Kidari Sravan Kumar is an Indian politician. He was inducted as State Tribal Welfare, Primary Health, Family Welfare, Vaidya Vidhana Parishad, Drug Control and Ayush Minister without participation in Public Election by TDP Government after his father Kidari Sarveswara Rao was killed at Araku valley by Maoists.

==Political career==
Kidari Sravan is the son of late TDP MLA of Araku, Kidari Sarveswara Rao. Sravan got his cabinet seat as a token of TDP’s gratitude towards the Kidari family.

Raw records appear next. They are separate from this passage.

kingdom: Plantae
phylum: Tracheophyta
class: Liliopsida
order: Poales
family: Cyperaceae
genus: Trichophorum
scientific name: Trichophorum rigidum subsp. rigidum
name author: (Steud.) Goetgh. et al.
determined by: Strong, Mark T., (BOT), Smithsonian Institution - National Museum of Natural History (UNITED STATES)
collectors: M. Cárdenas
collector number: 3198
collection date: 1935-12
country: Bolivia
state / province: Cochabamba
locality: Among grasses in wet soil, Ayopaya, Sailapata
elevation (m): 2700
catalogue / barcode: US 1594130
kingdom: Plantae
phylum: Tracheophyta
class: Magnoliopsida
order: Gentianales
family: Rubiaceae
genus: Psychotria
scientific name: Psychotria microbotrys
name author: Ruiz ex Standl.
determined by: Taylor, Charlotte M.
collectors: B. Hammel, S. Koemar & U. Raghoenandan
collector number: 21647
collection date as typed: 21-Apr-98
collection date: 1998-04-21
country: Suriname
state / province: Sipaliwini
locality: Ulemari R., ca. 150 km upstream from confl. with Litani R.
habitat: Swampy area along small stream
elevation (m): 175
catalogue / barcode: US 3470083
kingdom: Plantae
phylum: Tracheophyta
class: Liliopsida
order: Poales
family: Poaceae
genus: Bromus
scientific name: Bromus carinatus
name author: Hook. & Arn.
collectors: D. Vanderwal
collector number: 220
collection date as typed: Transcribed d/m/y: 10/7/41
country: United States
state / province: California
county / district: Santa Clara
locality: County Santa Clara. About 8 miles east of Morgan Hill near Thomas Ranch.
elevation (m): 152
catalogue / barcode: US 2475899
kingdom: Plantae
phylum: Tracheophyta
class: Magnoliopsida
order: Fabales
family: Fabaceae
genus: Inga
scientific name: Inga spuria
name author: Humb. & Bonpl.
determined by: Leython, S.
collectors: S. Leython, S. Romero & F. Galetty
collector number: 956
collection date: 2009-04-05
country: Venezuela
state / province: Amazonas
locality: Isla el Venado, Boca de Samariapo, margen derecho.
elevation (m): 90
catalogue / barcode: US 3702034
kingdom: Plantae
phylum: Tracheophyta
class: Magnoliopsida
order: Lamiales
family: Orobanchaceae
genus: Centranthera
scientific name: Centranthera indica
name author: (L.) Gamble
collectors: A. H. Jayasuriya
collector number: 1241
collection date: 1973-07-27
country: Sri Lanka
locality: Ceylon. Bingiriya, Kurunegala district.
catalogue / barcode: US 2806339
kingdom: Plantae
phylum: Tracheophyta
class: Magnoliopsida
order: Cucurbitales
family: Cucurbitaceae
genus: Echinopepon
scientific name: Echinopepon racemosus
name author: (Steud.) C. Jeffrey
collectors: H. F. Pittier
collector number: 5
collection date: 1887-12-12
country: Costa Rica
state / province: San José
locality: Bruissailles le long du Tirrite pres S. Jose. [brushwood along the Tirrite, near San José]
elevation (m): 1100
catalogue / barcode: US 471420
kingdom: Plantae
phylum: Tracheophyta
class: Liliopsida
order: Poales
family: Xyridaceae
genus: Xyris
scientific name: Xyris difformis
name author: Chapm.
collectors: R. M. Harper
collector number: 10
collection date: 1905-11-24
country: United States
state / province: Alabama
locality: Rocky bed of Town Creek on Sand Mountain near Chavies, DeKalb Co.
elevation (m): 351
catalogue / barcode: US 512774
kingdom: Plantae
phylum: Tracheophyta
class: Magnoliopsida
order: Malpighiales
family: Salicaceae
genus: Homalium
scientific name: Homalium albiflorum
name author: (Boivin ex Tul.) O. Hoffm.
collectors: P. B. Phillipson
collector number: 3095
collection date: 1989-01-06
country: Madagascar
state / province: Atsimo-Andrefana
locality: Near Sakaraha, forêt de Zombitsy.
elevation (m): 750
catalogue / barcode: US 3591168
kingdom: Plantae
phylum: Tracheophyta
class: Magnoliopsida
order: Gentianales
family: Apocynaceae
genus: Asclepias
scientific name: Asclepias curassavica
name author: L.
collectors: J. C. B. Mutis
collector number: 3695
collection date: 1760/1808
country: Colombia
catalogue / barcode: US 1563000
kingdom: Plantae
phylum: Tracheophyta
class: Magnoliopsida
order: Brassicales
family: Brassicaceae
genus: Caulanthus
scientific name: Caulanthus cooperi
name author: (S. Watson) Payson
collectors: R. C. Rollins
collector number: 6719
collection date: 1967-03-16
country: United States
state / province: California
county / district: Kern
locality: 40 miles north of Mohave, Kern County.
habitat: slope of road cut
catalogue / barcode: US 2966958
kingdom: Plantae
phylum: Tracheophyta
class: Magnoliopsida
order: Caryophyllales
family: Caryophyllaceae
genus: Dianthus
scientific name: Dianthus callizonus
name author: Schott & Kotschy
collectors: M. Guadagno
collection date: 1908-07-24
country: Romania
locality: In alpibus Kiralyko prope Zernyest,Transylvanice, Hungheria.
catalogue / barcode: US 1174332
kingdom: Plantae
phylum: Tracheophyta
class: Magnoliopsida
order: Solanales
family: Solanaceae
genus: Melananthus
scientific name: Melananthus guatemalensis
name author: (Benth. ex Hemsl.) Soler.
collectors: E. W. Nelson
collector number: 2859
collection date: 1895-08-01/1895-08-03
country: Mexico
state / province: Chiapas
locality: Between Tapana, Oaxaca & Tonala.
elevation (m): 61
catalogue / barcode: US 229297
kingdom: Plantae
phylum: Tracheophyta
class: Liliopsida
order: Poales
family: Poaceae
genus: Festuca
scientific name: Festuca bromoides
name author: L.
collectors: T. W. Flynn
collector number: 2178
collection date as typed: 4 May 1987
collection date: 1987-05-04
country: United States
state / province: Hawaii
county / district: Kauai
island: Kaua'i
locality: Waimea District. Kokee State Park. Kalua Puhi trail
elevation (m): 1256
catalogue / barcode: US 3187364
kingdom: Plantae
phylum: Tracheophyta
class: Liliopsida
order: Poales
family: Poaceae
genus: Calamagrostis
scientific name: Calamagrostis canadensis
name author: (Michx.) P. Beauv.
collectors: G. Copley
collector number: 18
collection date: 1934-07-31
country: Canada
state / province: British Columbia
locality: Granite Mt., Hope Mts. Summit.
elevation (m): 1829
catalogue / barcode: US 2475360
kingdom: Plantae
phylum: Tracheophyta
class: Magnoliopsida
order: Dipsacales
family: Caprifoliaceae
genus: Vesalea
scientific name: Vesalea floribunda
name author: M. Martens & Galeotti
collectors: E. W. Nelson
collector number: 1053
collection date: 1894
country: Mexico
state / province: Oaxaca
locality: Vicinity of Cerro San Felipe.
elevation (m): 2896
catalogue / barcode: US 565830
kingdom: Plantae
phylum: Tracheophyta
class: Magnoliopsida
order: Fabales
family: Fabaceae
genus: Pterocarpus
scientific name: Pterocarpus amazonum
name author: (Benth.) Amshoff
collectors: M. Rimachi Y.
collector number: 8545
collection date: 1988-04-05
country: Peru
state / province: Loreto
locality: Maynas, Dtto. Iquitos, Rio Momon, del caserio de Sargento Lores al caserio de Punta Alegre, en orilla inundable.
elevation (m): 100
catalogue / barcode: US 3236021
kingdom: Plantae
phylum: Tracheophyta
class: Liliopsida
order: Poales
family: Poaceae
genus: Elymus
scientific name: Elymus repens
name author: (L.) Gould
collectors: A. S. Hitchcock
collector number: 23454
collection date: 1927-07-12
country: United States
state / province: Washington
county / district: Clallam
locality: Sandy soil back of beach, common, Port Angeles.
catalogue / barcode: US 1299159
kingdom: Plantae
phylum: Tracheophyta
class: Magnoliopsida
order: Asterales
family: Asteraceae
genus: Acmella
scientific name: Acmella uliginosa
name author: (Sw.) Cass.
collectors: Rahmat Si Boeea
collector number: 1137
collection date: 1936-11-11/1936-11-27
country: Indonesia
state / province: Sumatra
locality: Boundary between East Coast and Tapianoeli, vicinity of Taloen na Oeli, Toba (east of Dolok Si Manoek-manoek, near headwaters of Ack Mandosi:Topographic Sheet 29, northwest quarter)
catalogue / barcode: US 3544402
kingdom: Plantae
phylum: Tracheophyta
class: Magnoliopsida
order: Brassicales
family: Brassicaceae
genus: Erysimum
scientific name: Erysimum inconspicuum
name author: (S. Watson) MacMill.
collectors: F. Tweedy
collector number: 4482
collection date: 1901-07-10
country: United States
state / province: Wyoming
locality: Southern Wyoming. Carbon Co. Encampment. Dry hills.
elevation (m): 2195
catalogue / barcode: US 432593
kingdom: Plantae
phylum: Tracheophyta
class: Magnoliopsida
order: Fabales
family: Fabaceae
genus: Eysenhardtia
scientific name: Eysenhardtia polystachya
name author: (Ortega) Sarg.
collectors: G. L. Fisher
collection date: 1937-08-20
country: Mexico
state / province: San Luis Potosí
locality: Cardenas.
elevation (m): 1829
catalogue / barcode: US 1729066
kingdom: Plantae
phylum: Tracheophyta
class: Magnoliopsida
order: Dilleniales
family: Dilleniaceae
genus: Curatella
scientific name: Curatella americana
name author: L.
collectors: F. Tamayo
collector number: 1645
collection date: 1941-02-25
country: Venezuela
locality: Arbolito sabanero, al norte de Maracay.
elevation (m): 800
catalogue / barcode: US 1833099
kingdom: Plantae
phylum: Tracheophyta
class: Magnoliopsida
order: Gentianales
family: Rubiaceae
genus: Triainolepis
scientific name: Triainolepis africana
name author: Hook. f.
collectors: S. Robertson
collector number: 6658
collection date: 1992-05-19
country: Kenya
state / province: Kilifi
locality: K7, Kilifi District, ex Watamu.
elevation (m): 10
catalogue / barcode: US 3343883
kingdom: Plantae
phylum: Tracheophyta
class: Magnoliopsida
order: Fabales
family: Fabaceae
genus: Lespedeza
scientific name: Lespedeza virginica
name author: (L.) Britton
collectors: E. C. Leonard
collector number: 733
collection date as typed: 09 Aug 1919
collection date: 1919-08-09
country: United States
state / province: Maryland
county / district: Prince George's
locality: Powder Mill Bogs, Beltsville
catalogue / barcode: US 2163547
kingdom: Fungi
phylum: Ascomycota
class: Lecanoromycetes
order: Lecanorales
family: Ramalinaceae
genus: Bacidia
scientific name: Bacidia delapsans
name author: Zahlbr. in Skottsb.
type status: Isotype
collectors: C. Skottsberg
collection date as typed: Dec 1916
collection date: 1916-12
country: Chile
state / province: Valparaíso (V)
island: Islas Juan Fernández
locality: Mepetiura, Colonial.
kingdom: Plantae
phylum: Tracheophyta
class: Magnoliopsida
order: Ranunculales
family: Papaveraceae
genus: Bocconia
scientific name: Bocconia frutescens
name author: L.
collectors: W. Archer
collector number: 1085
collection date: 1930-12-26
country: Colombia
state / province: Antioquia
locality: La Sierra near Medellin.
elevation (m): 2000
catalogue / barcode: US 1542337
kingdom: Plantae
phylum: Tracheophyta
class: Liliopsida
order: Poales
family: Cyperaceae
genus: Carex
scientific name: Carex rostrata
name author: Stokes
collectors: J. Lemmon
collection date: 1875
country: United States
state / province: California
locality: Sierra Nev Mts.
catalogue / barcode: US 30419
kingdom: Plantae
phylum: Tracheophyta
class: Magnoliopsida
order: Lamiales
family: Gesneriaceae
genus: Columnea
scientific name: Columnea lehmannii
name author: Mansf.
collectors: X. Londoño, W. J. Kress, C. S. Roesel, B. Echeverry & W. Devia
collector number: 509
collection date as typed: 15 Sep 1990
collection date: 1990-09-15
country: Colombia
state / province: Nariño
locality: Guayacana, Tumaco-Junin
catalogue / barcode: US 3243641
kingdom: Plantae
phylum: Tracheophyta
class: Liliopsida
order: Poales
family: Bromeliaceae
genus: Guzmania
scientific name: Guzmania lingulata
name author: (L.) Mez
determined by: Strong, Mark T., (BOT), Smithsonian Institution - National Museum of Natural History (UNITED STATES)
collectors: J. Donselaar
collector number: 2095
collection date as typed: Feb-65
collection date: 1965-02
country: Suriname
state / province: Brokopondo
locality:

He was inducted as Health and Tribal Welfare Minister in the AP cabinet on 2018 November 11 without becoming either an MLC or an MLA. He was required to be a member of the assembly or legislative council on or before 10 May 2019, but he failed to become a lawmaker within the mandatory six-month period from the day of induction into the cabinet. Sravan Kumar resigned on 9 May 2019. He unsuccessfully contested from Araku Valley in 2019 Assembly elections.